I set out to find a way to add images to Gatsby starter blog template in a low friction way. I did not want use a CMS, that felt like overkill. I find they provide more features than I need, and the abstraction is not useful for a personal blog where I am the only contributor.
Most gatsby plugins built for a CMS assume that the CMS defines the blog posts completely and the website simply renders what is returned by the CMS. I wanted a mixture of markdown combined with photos stored in an object store.
Benefits of Markdown
There are several advantages to using markdown. It is interoperable, and not tied to a specific platform. The use of markdown has been a main stay in static blogging websites going back to some of the earliest blogs on the web. I also wanted my articles to be readable from Github without going to the website at all. It also allows people to contribute to the blog via a pull request.
Having the articles in Github gives me a sense of ownership. Since Github will likely remain free forever it feels like a safe bet. While a CMS could hide your data behind a pay wall one day once they decide to eliminate their free tier.
A requirement I gave myself was that I wanted to use the
gatsby-image library. Because it offers great features like lazy loading, blurry image placeholder, image resizing, and optimization. The library only works if the files are present at build time. This rules out the use of a CMS because these work by requesting the image after the website has been built.

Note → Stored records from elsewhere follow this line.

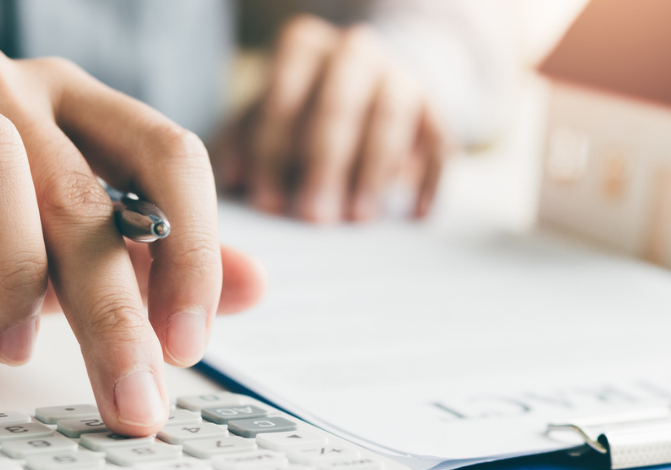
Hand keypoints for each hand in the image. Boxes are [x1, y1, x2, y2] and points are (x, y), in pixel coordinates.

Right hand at [0, 42, 265, 435]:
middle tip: (128, 395)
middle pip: (86, 189)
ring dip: (9, 270)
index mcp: (82, 110)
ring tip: (10, 348)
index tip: (188, 346)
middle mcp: (19, 85)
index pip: (170, 157)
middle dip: (113, 308)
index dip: (192, 250)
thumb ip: (149, 266)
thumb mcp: (58, 260)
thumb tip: (255, 286)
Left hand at [214, 15, 452, 222]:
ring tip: (358, 219)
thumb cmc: (303, 112)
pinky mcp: (437, 109)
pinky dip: (429, 180)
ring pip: (391, 117)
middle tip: (315, 218)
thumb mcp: (267, 118)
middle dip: (325, 164)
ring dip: (374, 170)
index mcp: (303, 48)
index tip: (267, 203)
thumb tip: (229, 179)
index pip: (284, 93)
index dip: (272, 151)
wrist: (372, 87)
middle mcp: (354, 52)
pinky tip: (414, 216)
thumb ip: (242, 143)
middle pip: (339, 104)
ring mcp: (400, 77)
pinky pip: (440, 142)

The solution I came up with was to store the images in S3 and download them to the local file system in the
prebuild npm script hook. This way the images are present at build time but are not in the git repo itself.
I decided to write a script in python to pull images into the repo during build time. I choose python because it is installed by default in Ubuntu 20.04, the docker image I am using to build this website. The script is simple and pulls down images and puts them into a directory that matches their key prefix in S3.

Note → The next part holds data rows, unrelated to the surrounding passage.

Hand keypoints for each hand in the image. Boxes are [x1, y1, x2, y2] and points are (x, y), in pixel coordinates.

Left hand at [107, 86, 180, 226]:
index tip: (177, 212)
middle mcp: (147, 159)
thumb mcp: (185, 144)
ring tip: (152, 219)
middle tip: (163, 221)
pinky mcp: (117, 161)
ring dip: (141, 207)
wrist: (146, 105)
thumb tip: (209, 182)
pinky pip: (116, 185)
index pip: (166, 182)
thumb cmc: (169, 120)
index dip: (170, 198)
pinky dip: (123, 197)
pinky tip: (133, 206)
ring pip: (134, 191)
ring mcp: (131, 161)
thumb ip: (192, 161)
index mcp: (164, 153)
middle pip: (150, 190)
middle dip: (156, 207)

package.json you can create “pre” scripts. For example, if you create a script named
prebuild it will automatically get executed before the
build script. I placed the script here so it would run before the build.
"prebuild": "python3 get_photos.py",
"build": "GATSBY_EXPERIMENTAL_PAGE_BUILD_ON_DATA_CHANGES=true gatsby build --log-pages",
"predevelop": "python3 get_photos.py",
"develop": "gatsby develop",
Deployment to CDN
I am using Netlify as the CDN for this blog. The caching of python libraries is done automatically when it detects a
requirements.txt file. It also automatically caches all of the gatsby artifacts in the
.cache created during build time.
I want to add the ability to cache these photos so they don’t need to be downloaded from S3 on every build. I have not yet figured out how to do this. The size of the blog currently is small and the transfer fees cost cents to do. The images get served up by the CDN itself for the live site, so I only pay for the transfer cost between S3 and Netlify during the build. Netlify is hosted in AWS so this download is incredibly fast, as it can utilize the AWS wired ethernet connection.